About this task:
Copy the material below line for line, changing nothing.

Source text of formatted documents:
-------
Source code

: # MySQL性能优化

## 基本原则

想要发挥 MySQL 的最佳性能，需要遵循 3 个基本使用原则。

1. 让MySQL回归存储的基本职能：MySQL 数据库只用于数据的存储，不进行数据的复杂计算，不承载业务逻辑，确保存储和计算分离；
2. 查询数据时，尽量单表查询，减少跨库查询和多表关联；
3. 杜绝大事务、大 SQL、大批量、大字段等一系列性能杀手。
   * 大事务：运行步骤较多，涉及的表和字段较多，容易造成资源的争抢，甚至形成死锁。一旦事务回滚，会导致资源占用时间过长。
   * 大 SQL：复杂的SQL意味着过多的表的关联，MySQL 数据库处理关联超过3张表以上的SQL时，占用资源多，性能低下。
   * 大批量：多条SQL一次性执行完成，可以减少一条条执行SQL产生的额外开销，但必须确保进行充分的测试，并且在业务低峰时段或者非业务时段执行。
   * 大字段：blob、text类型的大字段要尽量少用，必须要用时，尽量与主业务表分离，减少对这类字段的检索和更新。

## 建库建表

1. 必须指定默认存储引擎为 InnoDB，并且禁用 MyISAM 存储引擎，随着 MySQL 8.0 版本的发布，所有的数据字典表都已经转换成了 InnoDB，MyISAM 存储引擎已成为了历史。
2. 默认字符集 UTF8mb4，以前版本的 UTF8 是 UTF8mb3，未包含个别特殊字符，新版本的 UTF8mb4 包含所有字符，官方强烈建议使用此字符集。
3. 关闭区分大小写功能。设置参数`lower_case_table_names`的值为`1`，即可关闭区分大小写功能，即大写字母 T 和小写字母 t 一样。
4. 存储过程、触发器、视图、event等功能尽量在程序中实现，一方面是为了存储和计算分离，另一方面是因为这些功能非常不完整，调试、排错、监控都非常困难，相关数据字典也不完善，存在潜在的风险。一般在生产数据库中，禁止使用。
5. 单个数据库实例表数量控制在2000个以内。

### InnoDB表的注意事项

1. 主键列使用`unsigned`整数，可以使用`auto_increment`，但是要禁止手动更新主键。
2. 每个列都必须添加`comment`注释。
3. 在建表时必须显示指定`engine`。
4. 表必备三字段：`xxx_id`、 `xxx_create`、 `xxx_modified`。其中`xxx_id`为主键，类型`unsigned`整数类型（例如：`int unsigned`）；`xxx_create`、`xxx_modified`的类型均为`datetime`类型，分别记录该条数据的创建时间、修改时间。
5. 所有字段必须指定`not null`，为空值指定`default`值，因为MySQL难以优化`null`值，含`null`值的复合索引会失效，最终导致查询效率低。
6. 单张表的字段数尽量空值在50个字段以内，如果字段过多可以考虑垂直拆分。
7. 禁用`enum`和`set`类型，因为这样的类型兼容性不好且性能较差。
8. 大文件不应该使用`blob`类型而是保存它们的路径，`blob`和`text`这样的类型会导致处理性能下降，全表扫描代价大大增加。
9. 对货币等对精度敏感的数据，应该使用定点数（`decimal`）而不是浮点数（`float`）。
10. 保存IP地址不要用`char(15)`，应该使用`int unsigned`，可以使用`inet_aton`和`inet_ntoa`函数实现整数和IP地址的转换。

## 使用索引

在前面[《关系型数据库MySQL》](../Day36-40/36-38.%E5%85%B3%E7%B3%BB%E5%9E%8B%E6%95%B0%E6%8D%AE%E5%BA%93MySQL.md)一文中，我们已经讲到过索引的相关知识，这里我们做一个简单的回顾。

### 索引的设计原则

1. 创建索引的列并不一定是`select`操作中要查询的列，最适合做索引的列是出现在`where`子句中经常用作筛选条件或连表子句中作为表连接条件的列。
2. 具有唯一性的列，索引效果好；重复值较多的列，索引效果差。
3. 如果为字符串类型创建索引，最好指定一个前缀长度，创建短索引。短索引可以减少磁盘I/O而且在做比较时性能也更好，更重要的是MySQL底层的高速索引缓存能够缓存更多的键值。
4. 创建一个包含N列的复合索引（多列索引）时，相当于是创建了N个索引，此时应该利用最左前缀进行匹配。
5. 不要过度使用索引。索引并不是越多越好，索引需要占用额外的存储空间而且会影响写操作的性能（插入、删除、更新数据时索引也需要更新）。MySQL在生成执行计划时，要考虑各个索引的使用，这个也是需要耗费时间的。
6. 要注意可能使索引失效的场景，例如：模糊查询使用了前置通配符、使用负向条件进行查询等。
-------
Exercise result:
Source code

: # MySQL性能优化

## 基本原则

想要发挥 MySQL 的最佳性能，需要遵循 3 个基本使用原则。

1. 让MySQL回归存储的基本职能：MySQL 数据库只用于数据的存储，不进行数据的复杂计算，不承载业务逻辑，确保存储和计算分离；
2. 查询数据时，尽量单表查询，减少跨库查询和多表关联；
3. 杜绝大事务、大 SQL、大批量、大字段等一系列性能杀手。
   * 大事务：运行步骤较多，涉及的表和字段较多，容易造成资源的争抢，甚至形成死锁。一旦事务回滚，会导致资源占用时间过长。
   * 大 SQL：复杂的SQL意味着过多的表的关联，MySQL 数据库处理关联超过3张表以上的SQL时，占用资源多，性能低下。
   * 大批量：多条SQL一次性执行完成，可以减少一条条执行SQL产生的额外开销，但必须确保进行充分的测试，并且在业务低峰时段或者非业务时段执行。
   * 大字段：blob、text类型的大字段要尽量少用，必须要用时，尽量与主业务表分离，减少对这类字段的检索和更新。

## 建库建表

1. 必须指定默认存储引擎为 InnoDB，并且禁用 MyISAM 存储引擎，随着 MySQL 8.0 版本的发布，所有的数据字典表都已经转换成了 InnoDB，MyISAM 存储引擎已成为了历史。
2. 默认字符集 UTF8mb4，以前版本的 UTF8 是 UTF8mb3，未包含个别特殊字符，新版本的 UTF8mb4 包含所有字符，官方强烈建议使用此字符集。
3. 关闭区分大小写功能。设置参数`lower_case_table_names`的值为`1`，即可关闭区分大小写功能，即大写字母 T 和小写字母 t 一样。
4. 存储过程、触发器、视图、event等功能尽量在程序中实现，一方面是为了存储和计算分离，另一方面是因为这些功能非常不完整，调试、排错、监控都非常困难，相关数据字典也不完善，存在潜在的风险。一般在生产数据库中，禁止使用。
5. 单个数据库实例表数量控制在2000个以内。

### InnoDB表的注意事项

1. 主键列使用`unsigned`整数，可以使用`auto_increment`，但是要禁止手动更新主键。
2. 每个列都必须添加`comment`注释。
3. 在建表时必须显示指定`engine`。
4. 表必备三字段：`xxx_id`、 `xxx_create`、 `xxx_modified`。其中`xxx_id`为主键，类型`unsigned`整数类型（例如：`int unsigned`）；`xxx_create`、`xxx_modified`的类型均为`datetime`类型，分别记录该条数据的创建时间、修改时间。
5. 所有字段必须指定`not null`，为空值指定`default`值，因为MySQL难以优化`null`值，含`null`值的复合索引会失效，最终导致查询效率低。
6. 单张表的字段数尽量空值在50个字段以内，如果字段过多可以考虑垂直拆分。
7. 禁用`enum`和`set`类型，因为这样的类型兼容性不好且性能较差。
8. 大文件不应该使用`blob`类型而是保存它们的路径，`blob`和`text`这样的类型会导致处理性能下降，全表扫描代价大大增加。
9. 对货币等对精度敏感的数据，应该使用定点数（`decimal`）而不是浮点数（`float`）。
10. 保存IP地址不要用`char(15)`，应该使用`int unsigned`，可以使用`inet_aton`和`inet_ntoa`函数实现整数和IP地址的转换。

## 使用索引

在前面[《关系型数据库MySQL》](../Day36-40/36-38.%E5%85%B3%E7%B3%BB%E5%9E%8B%E6%95%B0%E6%8D%AE%E5%BA%93MySQL.md)一文中，我们已经讲到过索引的相关知识，这里我们做一个简单的回顾。

### 索引的设计原则

1. 创建索引的列并不一定是`select`操作中要查询的列，最适合做索引的列是出现在`where`子句中经常用作筛选条件或连表子句中作为表连接条件的列。
2. 具有唯一性的列，索引效果好；重复值较多的列，索引效果差。
3. 如果为字符串类型创建索引，最好指定一个前缀长度，创建短索引。短索引可以减少磁盘I/O而且在做比较时性能也更好，更重要的是MySQL底层的高速索引缓存能够缓存更多的键值。
4. 创建一个包含N列的复合索引（多列索引）时，相当于是创建了N个索引，此时应该利用最左前缀进行匹配。
5. 不要过度使用索引。索引并不是越多越好，索引需要占用额外的存储空间而且会影响写操作的性能（插入、删除、更新数据时索引也需要更新）。MySQL在生成执行计划时，要考虑各个索引的使用，这个也是需要耗费时间的。
6. 要注意可能使索引失效的场景，例如：模糊查询使用了前置通配符、使用负向条件进行查询等。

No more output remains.